[DATASET RECORDS — start]

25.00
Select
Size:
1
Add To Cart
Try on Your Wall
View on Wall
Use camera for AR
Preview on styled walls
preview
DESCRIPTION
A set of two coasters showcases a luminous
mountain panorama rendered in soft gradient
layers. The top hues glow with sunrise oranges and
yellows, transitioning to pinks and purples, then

[DATASET RECORDS — finish]

**PROBLEM DESCRIPTION**
Every line of the data must be reproduced exactly.

**EXPECTED ANSWER**
25.00
Select
Size:
1
Add To Cart
Try on Your Wall
View on Wall
Use camera for AR
Preview on styled walls
preview
DESCRIPTION
A set of two coasters showcases a luminous
mountain panorama rendered in soft gradient
layers. The top hues glow with sunrise oranges and
yellows, transitioning to pinks and purples, then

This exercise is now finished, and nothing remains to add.